CBS founder William Paley dispatched reporters across Europe to bring the story home.
"There's a certain air of expectancy about the city. Every one waiting and wondering where and at what time heir Hitler will arrive tomorrow," said a then-29-year old Edward R. Murrow, making his first broadcast for CBS Radio that night, from old audio.
The program would become the "CBS World News Roundup," and the model for the modern newscast.
Journalists like Richard C. Hottelet delivered live reports from overseas for the first time. "I watched the first landing barges hit the beach at exactly on the minute of H-Hour," he reported, as told in audio footage.
Broadcast pioneers like Murrow, William Shirer, Eric Severeid and Charles Collingwood risked their lives to keep Americans informed. On D-Day, Hottelet covered the Allied invasion from a bomber above Normandy.

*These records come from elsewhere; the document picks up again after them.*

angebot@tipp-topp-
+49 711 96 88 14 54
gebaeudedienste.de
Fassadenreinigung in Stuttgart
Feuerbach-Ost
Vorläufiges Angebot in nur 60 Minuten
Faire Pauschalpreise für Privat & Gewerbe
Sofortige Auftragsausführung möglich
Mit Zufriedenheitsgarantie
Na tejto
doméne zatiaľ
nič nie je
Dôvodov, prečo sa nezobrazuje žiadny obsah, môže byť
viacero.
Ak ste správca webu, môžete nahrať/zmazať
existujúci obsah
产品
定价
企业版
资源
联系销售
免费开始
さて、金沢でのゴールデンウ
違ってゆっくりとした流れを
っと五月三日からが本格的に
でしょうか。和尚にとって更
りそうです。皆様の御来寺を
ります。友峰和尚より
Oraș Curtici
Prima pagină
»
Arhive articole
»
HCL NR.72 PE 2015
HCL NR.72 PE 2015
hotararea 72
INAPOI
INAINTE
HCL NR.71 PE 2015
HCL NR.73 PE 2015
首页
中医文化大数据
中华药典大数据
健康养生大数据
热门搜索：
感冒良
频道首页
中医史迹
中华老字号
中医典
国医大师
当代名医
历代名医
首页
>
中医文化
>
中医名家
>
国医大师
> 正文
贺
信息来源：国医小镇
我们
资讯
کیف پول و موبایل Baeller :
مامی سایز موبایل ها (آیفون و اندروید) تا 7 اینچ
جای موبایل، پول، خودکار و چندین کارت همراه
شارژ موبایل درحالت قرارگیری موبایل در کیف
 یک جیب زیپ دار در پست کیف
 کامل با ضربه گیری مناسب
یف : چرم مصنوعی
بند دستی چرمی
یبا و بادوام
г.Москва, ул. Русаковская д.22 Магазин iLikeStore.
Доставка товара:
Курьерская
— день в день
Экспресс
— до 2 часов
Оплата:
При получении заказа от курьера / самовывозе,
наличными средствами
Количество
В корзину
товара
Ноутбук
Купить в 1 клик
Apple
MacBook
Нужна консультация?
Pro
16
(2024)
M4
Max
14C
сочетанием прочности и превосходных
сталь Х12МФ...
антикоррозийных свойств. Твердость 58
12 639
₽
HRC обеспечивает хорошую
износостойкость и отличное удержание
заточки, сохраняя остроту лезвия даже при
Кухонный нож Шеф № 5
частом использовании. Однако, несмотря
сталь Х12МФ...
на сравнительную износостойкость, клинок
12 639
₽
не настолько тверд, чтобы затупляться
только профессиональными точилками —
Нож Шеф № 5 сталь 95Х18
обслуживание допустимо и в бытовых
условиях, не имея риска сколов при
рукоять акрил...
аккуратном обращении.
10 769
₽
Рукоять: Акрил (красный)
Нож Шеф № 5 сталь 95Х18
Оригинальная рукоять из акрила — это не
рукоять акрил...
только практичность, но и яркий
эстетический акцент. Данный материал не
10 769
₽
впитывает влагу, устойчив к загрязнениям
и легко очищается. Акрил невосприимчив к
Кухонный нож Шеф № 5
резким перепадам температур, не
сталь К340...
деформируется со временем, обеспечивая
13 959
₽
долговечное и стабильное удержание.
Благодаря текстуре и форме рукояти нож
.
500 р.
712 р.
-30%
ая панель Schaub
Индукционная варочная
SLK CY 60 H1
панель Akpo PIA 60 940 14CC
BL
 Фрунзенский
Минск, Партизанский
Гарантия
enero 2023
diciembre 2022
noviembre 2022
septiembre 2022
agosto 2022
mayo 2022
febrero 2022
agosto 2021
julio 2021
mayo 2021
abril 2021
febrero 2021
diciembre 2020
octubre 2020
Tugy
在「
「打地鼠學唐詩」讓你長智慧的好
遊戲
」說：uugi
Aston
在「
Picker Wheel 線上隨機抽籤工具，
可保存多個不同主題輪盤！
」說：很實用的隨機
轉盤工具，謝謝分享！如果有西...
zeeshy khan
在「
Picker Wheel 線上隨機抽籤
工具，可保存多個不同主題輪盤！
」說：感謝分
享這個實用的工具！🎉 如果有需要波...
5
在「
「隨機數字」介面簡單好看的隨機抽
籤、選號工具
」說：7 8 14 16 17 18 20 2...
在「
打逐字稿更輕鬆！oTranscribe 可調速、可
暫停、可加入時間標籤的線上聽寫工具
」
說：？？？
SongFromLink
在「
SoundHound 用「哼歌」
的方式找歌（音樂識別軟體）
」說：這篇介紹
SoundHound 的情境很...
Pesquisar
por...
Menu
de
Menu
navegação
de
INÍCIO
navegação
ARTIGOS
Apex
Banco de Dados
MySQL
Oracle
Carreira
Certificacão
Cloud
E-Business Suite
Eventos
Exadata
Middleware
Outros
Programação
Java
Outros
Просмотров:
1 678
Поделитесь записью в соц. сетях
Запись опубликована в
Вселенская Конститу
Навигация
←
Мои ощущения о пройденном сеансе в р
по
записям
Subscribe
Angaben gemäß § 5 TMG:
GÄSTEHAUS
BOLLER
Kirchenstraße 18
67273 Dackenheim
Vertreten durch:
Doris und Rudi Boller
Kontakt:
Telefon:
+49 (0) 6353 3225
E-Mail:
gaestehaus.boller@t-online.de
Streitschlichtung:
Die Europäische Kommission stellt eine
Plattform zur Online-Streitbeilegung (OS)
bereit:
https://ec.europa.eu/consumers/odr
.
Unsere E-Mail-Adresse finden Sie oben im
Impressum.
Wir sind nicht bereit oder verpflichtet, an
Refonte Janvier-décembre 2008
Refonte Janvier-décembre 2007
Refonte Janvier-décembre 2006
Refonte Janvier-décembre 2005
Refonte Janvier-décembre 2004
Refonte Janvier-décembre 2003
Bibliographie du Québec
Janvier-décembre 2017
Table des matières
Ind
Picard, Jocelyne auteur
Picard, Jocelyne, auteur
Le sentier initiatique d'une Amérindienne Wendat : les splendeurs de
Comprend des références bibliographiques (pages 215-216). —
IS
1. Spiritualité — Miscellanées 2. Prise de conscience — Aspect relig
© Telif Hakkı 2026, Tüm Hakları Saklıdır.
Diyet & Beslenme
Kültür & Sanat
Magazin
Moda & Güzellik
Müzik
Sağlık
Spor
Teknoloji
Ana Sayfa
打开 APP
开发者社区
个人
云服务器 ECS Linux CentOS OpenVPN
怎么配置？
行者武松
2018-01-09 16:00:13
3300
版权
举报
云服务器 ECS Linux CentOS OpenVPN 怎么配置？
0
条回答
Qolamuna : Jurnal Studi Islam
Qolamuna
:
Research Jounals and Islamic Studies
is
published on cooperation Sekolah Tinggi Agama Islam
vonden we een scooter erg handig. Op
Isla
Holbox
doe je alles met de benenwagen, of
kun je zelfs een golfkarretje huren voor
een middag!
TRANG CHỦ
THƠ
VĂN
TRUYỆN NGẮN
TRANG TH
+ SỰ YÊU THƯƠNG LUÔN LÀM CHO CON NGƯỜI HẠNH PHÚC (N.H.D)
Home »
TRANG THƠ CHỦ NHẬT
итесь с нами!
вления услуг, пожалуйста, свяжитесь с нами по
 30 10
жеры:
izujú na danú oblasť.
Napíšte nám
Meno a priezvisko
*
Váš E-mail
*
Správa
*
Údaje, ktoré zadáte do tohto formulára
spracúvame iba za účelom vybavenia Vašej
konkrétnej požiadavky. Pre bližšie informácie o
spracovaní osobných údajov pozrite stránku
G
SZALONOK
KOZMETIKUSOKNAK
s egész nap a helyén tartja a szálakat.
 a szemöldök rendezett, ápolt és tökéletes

"Their guns belched flame and smoke," he reported back then. "We opened our bomb bay door...little balls of fire off to our left and off to our right."
Richard C. Hottelet remains the last surviving member of the group of reporters known as the "Murrow Boys." "It wasn't all that scary, you know," he told CBS News recently. "When you're in a plane with other people, the fear is shared."
Reporting on history for 75 years
Photos: CBS World News Roundup" turns 75
Listen: "CBS World News Roundup" from March 13, 1938
They didn't see what they were doing in grand-scale terms, like inventing a new medium. They were just doing their jobs.
"I did what I felt I had to do," said Hottelet. "No drama, no hokum. Just reporting."
Seventy-five years later, it still makes a perfect mission statement.